Kerodon

$\Newextarrow{\xRightarrow}{5,5}{0x21D2}$ $\newcommand\empty{}$
$\Newextarrow{\xhookrightarrow}{10,10}{0x21AA}$

Example 8.1.3.13. Let $\operatorname{\mathcal{C}}$ be a category which admits pushouts and let $n$ be a nonnegative integer. Applying Construction 8.1.3.12 in the special case where $\operatorname{\mathcal{D}}= [n]$, we obtain a function

\[ \{ \textnormal{Functors $\operatorname{Tw}([n]) \rightarrow \operatorname{\mathcal{C}}$} \} \xrightarrow {\sim } \{ \textnormal{Strictly unitary lax functors $[n] \rightarrow \operatorname{Cospan}(\operatorname{\mathcal{C}})$} \} . \]
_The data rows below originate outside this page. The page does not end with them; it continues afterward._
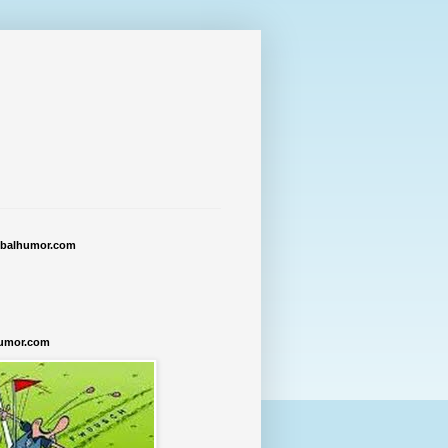
tbalhumor.com
humor.com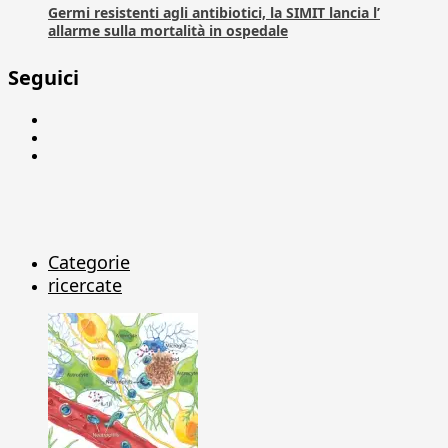
Germi resistenti agli antibiotici, la SIMIT lancia l’
allarme sulla mortalità in ospedale
Seguici
Facebook
Linkedin
X
Categorie
ricercate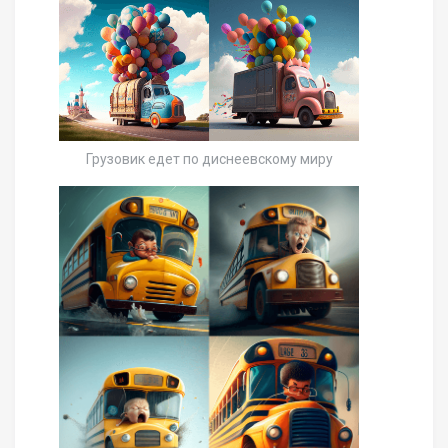
Грузовик едет по диснеевскому миру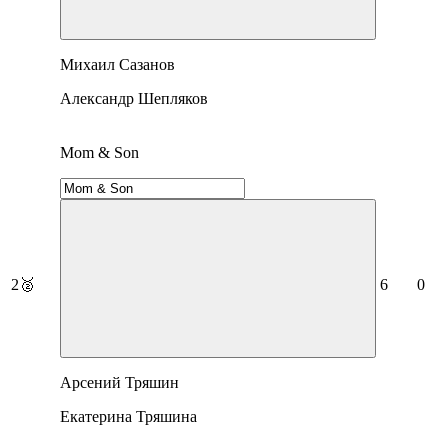
Михаил Сазанов
Александр Шепляков
Mom & Son
2
🥈
6
0
Арсений Тряшин
Екатерина Тряшина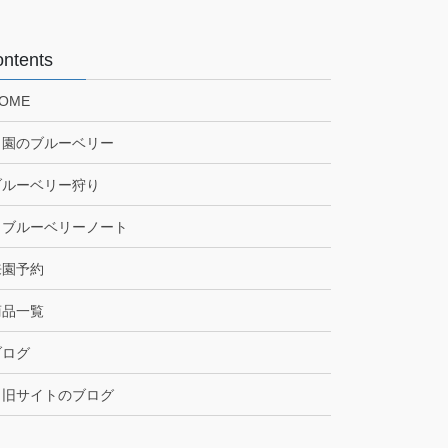
ntents
OME
当園のブルーベリー
ブルーベリー狩り
ブルーベリーノート
来園予約
商品一覧
ブログ
旧サイトのブログ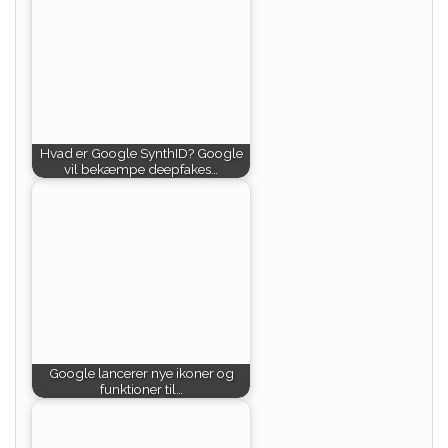
Hvad er Google SynthID? Google
vil bekæmpe deepfakes…
Google lancerer nye ikoner og
funktioner til…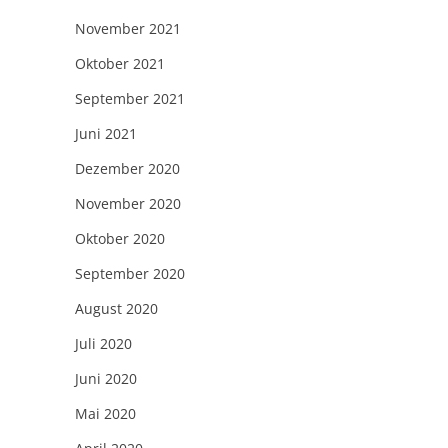
November 2021
Oktober 2021
September 2021
Juni 2021
Dezember 2020
November 2020
Oktober 2020
September 2020
August 2020
Juli 2020
Juni 2020
Mai 2020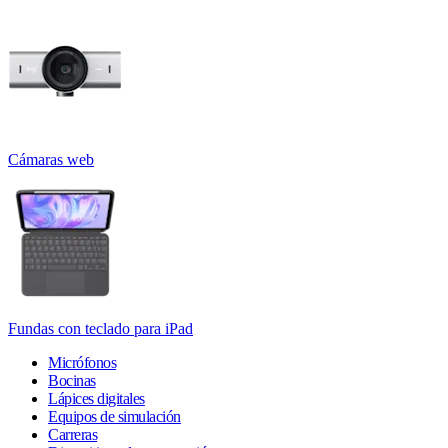
Cámaras web
Fundas con teclado para iPad
Micrófonos
Bocinas
Lápices digitales
Equipos de simulación
Carreras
Using Propositions 1.3.3.1 and 8.1.1.10, we can identify the left hand side with the collection of $n$-simplices of the simplicial set $\operatorname{Cospan}( \operatorname{N}_{\bullet }(\operatorname{\mathcal{C}}) )$. This construction depends functorially on $n$, and therefore determines a morphism of simplicial sets from $\operatorname{Cospan}( \operatorname{N}_{\bullet }(\operatorname{\mathcal{C}}) )$ to the Duskin nerve $\operatorname{N}_{\bullet }^{\operatorname{D}}( \operatorname{Cospan}(\operatorname{\mathcal{C}}) )$.